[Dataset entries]
━━━
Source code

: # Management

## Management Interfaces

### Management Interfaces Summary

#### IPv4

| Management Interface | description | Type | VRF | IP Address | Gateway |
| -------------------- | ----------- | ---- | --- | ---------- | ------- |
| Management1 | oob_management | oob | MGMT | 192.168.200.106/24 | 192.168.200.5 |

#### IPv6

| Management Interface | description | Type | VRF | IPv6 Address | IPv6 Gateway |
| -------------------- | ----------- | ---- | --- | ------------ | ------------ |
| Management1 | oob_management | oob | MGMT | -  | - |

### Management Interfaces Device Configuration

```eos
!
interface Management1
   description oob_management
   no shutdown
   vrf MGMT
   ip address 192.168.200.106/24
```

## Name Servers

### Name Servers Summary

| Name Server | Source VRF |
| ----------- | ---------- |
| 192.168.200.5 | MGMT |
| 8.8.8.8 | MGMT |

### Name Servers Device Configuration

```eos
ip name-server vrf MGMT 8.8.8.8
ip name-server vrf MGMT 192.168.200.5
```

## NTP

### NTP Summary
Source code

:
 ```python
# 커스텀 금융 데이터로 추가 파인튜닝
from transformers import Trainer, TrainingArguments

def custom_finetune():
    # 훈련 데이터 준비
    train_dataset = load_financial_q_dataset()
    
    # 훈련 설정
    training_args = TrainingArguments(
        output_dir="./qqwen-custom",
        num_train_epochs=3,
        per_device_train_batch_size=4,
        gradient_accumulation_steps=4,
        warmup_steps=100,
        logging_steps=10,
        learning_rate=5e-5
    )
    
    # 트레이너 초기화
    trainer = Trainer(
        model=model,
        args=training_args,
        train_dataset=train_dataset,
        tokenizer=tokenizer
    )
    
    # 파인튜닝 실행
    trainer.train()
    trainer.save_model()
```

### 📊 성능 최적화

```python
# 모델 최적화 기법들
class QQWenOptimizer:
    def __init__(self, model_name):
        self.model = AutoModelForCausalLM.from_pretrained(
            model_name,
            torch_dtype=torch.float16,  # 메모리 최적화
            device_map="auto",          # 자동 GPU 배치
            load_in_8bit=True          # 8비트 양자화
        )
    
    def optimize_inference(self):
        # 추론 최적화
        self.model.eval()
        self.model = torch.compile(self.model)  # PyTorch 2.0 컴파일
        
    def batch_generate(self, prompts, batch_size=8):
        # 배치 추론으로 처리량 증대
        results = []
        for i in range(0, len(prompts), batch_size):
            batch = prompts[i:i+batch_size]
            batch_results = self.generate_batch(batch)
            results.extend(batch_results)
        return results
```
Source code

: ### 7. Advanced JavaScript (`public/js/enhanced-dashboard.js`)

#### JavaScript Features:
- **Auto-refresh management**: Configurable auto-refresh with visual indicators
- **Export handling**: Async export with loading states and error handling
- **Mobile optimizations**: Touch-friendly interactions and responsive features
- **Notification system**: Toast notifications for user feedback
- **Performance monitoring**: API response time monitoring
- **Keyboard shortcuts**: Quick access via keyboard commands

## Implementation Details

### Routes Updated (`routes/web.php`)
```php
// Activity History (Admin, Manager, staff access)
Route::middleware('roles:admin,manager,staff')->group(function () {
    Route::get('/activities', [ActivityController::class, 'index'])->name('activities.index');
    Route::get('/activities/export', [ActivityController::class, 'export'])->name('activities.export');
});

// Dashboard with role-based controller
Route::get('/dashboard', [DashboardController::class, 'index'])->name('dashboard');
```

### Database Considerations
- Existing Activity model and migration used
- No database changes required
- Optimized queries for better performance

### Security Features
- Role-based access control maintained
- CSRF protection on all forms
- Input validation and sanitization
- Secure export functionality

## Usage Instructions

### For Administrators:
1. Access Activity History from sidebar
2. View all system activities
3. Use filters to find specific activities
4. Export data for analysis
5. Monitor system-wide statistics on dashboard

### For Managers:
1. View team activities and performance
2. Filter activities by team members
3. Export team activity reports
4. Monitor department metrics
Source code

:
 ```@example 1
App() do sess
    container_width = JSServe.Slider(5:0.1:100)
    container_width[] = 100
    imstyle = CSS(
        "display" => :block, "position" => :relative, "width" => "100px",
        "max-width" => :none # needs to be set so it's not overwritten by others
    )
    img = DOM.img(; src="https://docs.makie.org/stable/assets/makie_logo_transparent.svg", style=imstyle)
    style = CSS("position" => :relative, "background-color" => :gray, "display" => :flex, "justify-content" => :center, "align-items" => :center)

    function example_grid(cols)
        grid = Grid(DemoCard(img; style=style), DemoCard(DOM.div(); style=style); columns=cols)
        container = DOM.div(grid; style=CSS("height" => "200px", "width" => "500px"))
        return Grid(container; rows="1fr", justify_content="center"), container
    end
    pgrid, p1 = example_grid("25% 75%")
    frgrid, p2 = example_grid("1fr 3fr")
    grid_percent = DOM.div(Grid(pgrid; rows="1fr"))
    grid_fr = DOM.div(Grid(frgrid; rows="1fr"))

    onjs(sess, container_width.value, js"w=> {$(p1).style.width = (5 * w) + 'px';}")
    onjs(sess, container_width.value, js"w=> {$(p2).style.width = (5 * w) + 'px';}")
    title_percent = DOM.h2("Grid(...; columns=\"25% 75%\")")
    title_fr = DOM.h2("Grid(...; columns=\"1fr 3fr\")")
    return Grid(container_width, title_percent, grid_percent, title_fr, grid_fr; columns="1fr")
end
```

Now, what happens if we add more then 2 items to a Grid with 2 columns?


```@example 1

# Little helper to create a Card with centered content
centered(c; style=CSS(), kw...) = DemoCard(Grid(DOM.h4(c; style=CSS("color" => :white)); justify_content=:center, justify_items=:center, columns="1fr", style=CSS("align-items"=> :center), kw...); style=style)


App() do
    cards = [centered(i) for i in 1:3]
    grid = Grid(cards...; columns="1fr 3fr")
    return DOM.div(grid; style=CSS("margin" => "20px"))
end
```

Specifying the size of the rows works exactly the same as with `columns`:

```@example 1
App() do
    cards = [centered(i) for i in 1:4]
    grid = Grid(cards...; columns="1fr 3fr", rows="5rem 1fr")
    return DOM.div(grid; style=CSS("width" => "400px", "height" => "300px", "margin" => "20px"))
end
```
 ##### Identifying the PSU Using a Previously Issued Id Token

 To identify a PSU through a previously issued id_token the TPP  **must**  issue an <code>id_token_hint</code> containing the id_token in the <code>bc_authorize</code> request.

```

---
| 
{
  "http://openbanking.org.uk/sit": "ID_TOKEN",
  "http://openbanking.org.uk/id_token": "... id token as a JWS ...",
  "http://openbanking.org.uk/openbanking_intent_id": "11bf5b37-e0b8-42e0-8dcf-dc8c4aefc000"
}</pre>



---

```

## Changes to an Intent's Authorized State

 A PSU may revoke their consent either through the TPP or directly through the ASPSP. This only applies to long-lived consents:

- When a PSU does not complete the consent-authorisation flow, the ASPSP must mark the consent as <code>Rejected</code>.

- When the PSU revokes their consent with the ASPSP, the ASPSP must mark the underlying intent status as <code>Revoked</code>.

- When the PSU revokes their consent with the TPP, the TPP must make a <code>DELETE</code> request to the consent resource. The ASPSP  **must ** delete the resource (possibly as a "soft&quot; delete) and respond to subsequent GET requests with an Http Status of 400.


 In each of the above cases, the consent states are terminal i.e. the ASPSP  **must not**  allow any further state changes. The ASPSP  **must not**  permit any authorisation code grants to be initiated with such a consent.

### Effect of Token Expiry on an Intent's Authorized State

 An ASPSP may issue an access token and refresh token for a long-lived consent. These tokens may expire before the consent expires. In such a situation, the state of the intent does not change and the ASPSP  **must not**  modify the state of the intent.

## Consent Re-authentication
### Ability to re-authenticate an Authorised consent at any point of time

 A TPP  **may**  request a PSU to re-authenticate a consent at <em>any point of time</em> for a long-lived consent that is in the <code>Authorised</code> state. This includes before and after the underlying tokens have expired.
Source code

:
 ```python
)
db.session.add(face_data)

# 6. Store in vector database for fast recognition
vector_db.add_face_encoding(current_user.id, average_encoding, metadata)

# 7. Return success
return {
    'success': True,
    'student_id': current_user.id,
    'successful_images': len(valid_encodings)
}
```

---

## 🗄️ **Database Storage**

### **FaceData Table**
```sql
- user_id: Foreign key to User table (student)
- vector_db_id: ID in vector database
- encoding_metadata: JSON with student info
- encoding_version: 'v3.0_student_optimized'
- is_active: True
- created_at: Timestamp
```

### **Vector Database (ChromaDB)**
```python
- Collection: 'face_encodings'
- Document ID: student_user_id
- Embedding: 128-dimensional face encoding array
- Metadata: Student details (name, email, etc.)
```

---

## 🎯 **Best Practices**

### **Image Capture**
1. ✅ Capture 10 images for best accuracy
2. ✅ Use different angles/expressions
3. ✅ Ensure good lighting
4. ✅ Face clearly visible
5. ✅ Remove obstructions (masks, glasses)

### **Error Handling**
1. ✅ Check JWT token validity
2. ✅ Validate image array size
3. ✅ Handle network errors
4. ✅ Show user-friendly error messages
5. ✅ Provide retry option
━━━
A single figure is required: the number of lines in the entries above that include the word "margin".

2